### [Selected excerpt]
[Begin]

We lodged, last night, in the old English phrase, "at the sign of the Oak and Star." Wishing, not, indeed, like the ancient magicians, to gather magic berry and bud before sunrise, but at least to see these treasures of the lake in their morning hour, we camped last night on a little island, which one tall tree almost covers with its branches, while a dense undergrowth of young chestnuts and birches fills all the intervening space, touching the water all around the circular, shelving shore. Yesterday was hot, but the night was cool, and we kindled a gypsy fire of twigs, less for warmth than for society. The first gleam made the dark lonely islet into a cheering home, turned the protecting tree to a starlit roof, and the chestnut-sprays to illuminated walls. Lying beneath their shelter, every fresh flickering of the fire kindled the leaves into brightness and banished into dark interstices the lake and sky; then the fire died into embers, the leaves faded into solid darkness in their turn, and water and heavens showed light and close and near, until fresh twigs caught fire and the blaze came up again. Rising to look forth, at intervals, during the night,—for it is the worst feature of a night out-doors, that sleeping seems such a waste of time,—we watched the hilly and wooded shores of the lake sink into gloom and glimmer into dawn again, amid the low plash of waters and the noises of the night.

[End]

Rows from a data source
[Begin]

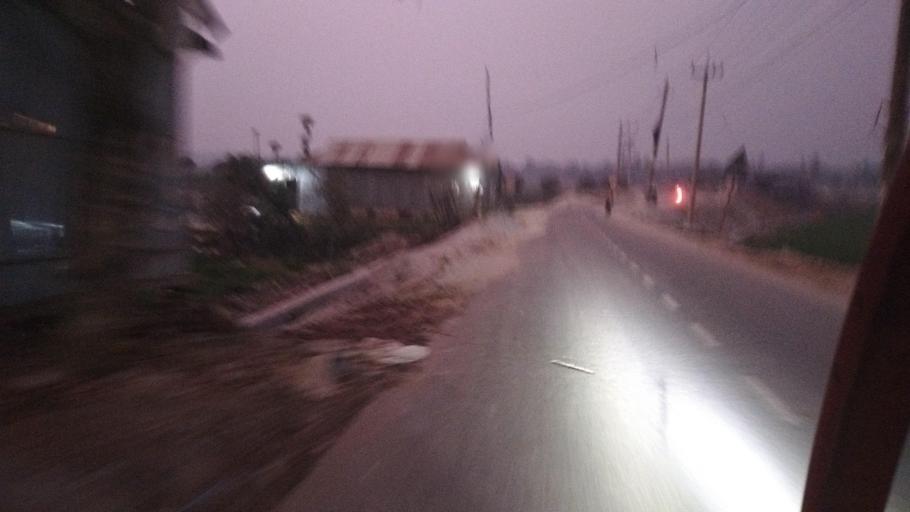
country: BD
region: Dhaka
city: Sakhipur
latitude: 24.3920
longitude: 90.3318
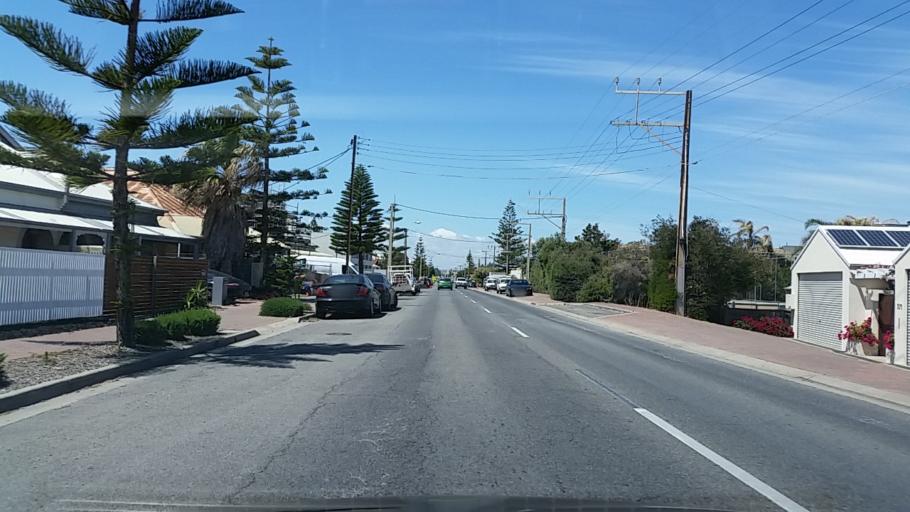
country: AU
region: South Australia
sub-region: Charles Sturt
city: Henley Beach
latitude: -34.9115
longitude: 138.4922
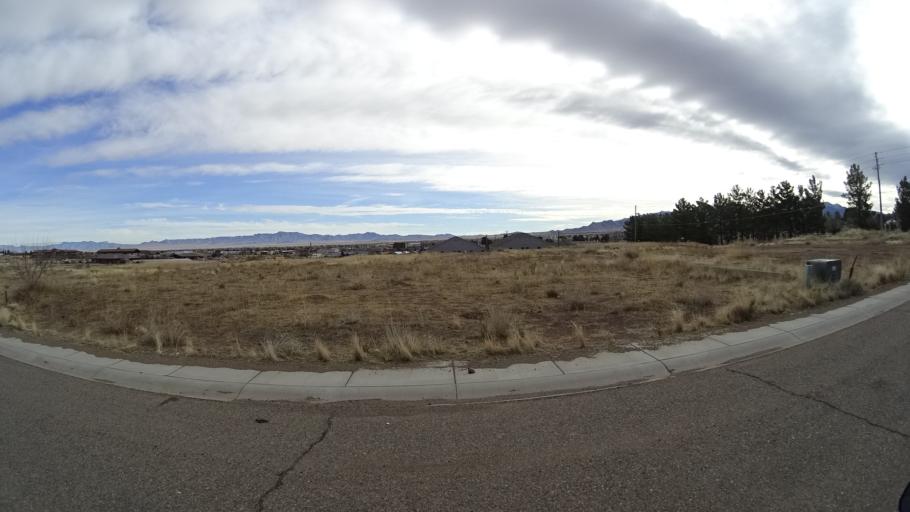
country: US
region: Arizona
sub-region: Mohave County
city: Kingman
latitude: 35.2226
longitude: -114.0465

[End]
[Begin]

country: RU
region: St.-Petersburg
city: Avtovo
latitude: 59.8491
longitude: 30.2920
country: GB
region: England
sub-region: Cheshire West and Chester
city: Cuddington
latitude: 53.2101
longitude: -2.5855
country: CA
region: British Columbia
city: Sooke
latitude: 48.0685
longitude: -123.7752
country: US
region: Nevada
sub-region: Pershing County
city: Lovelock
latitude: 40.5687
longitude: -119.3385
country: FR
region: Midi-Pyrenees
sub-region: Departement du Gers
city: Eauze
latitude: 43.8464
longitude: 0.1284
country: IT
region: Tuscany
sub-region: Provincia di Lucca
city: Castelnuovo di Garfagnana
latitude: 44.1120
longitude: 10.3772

[End]

### [Your objective]
Write the next part of the passage about spending a night camped on a small island in a lake, starting right after its last sentence.

### [Task answer]
Precisely at half-past three, a song-sparrow above our heads gave one liquid trill, so inexpressibly sudden and delicious, that it seemed to set to music every atom of freshness and fragrance that Nature held; then the spell was broken, and the whole shore and lake were vocal with song. Joining in this jubilee of morning, we were early in motion; bathing and breakfast, though they seemed indisputably in accordance with the instincts of the Universe, yet did not detain us long, and we were promptly on our way to Lily Pond. Will the reader join us?
It is one of those summer days when a veil of mist gradually burns away before the intense sunshine, and the sultry morning only plays at coolness, and that with its earliest visitors alone. But we are before the sunlight, though not before the sunrise, and can watch the pretty game of alternating mist and shine. Stray gleams of glory lend their trailing magnificence to the tops of chestnut-trees, floating vapors raise the outlines of the hills and make mystery of the wooded islands, and, as we glide through the placid water, we can sing, with the Chorus in the "Ion" of Euripides, "O immense and brilliant air, resound with our cries of joy!"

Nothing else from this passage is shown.